TASK DESCRIPTION ->
Answer these questions from the operating results text below:
(a) By how much did net revenues for the nine months ended September 30, 2008 decrease compared with acquisition-adjusted net revenue for the same period in 2007?
(b) What were operating expenses, exclusive of depreciation and amortization and gain on sale of assets, for the nine months ended September 30, 2008?
(c) By what amount did non-cash compensation expense related to stock and option awards decrease?

TEXT BLOCK ->
╔══

Net revenues for the nine months ended September 30, 2008, as compared to acquisition-adjusted net revenue for the nine months ended September 30, 2007, decreased $2.8 million or 0.3% as a result of net revenue internal growth. See "Reconciliations" below.
Operating expenses, exclusive of depreciation and amortization and gain on sale of assets, increased $19.5 million or 3.8% to $529.3 million for the nine months ended September 30, 2008 from $509.8 million for the same period in 2007. There was a $22.2 million increase as a result of additional operating expenses related to the operations of acquired outdoor advertising assets and increases in costs in operating the Company's core assets offset by a $2.7 million decrease in corporate expenses. The decrease in corporate expenses is primarily a result of a decrease in non-cash compensation expense related to stock and option awards in the amount of $7.2 million, offset by general increases in corporate overhead as well as the settlement of certain employment related claims.

╚══

[Collected data]
╔══

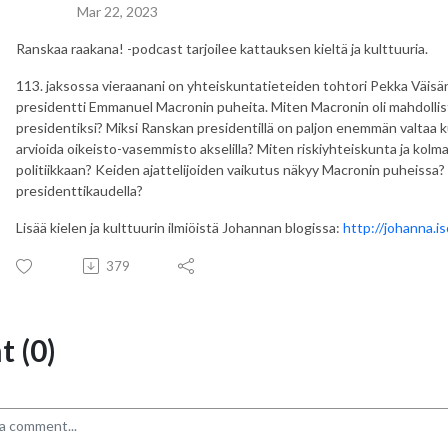
Mar 22, 2023
Ranskaa raakana! -podcast tarjoilee kattauksen kieltä ja kulttuuria.
113. jaksossa vieraanani on yhteiskuntatieteiden tohtori Pekka Väisän
presidentti Emmanuel Macronin puheita. Miten Macronin oli mahdoll
presidentiksi? Miksi Ranskan presidentillä on paljon enemmän valtaa 
arvioida oikeisto-vasemmisto akselilla? Miten riskiyhteiskunta ja kolma
politiikkaan? Keiden ajattelijoiden vaikutus näkyy Macronin puheissa?
presidenttikaudella?
Lisää kielen ja kulttuurin ilmiöistä Johannan blogissa:
http://johanna.i
379
 (0)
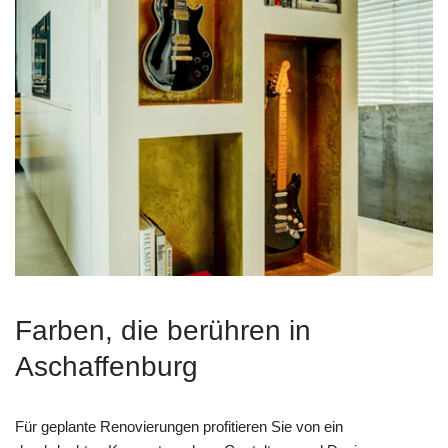
Farben, die berühren in
Aschaffenburg
Für geplante Renovierungen profitieren Sie von ein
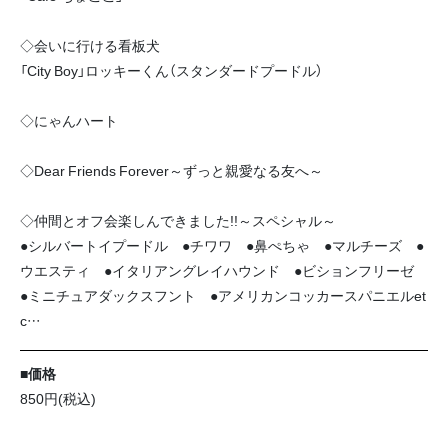
◇会いに行ける看板犬
「City Boy」ロッキーくん（スタンダードプードル）
◇にゃんハート
◇Dear Friends Forever～ずっと親愛なる友へ～
◇仲間とオフ会楽しんできました!!～スペシャル～
●シルバートイプードル ●チワワ ●鼻ぺちゃ ●マルチーズ ●
ウエスティ ●イタリアングレイハウンド ●ビションフリーゼ
●ミニチュアダックスフント ●アメリカンコッカースパニエルet
c…
■価格
850円(税込)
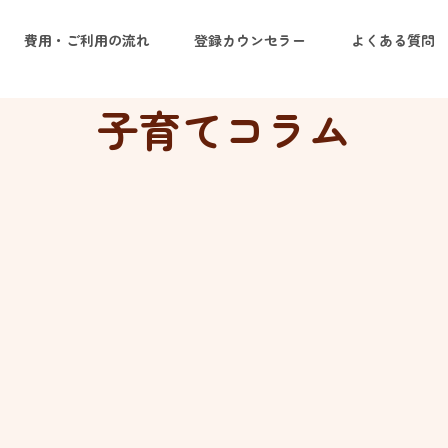
費用・ご利用の流れ
登録カウンセラー
よくある質問
子育てコラム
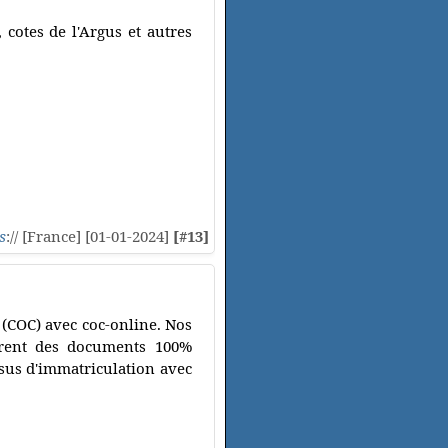
 cotes de l'Argus et autres
s
:// [France] [01-01-2024]
[#13]
 (COC) avec coc-online. Nos
surent des documents 100%
ssus d'immatriculation avec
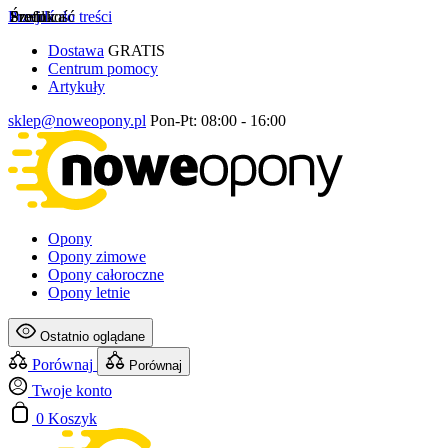
Przejdź do treści
Szerokość
Profil
Średnica
Dostawa
GRATIS
Centrum pomocy
Artykuły
sklep@noweopony.pl
Pon-Pt: 08:00 - 16:00
Opony
Opony zimowe
Opony całoroczne
Opony letnie
Ostatnio oglądane
Porównaj
Porównaj
Twoje konto
0
Koszyk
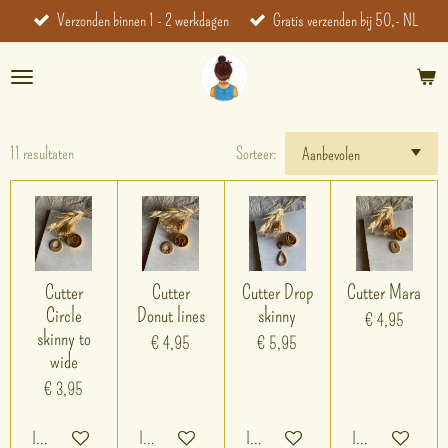
Verzonden binnen 1 - 2 werkdagen
Gratis verzenden bij 50,- NL
Ga
direct
naar
de
hoofdinhoud
11 resultaten
Sorteer:
Cutter
Cutter
Cutter Drop
Cutter Mara
Circle
Donut lines
skinny
€ 4,95
skinny to
€ 4,95
€ 5,95
wide
€ 3,95
In winkelwagen
In winkelwagen
In winkelwagen
In winkelwagen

╚══

ANSWER BOX ->
(a) $2.8 million, or 0.3%
(b) $529.3 million
(c) $7.2 million